I’ve been horribly negligent in posting. The unfortunate truth is that I’ve simply had too much going on. But, the semester has ended and ‘winter’ break has begun.

Since it’s been so long since my last post, thre is a lot to say. First off, I’ve noe done the equivalent of two 18 mile runs. My mileage has been able to increase gradually without too much trouble or damage. This weekend I’ll attempt my first 20 mile run. I’m not really worried, since the building up of the long run has gone well so far. It’s just so long.

Now on to the fun stuff! On November 20th, I ran the Women’s Half Marathon in St. Pete and not only PRed (if not, there would have been a problem), but also broke my intended time goal. I was aiming to break 1:45. I ran a 1:43:47!!! Yay! Sadly, I missed placing in my age group by a mere 20 seconds, but my team took 1st place.

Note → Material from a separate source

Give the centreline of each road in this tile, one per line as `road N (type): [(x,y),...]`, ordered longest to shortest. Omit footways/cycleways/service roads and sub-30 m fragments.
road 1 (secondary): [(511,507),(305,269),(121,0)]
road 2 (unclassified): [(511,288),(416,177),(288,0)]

Kudos girls!

I also made the spontaneous decision to run a half marathon with one of the girls in Largo this past Sunday, the 11th. Since I randomly decided the night before, I hadn’t really planned or prepared for it, so I didn’t know what would happpen. But apparently the first time wasn’t a fluke because I came in at 1:43:57! Glad for that, as it reaffirms my fitness level and has me hopeful for breaking 1:40 in the future.

So a lot h as happened. I’m sure I’ll think of more, but expect in the near future for some pictures and more posts. Less than7 weeks to Miami!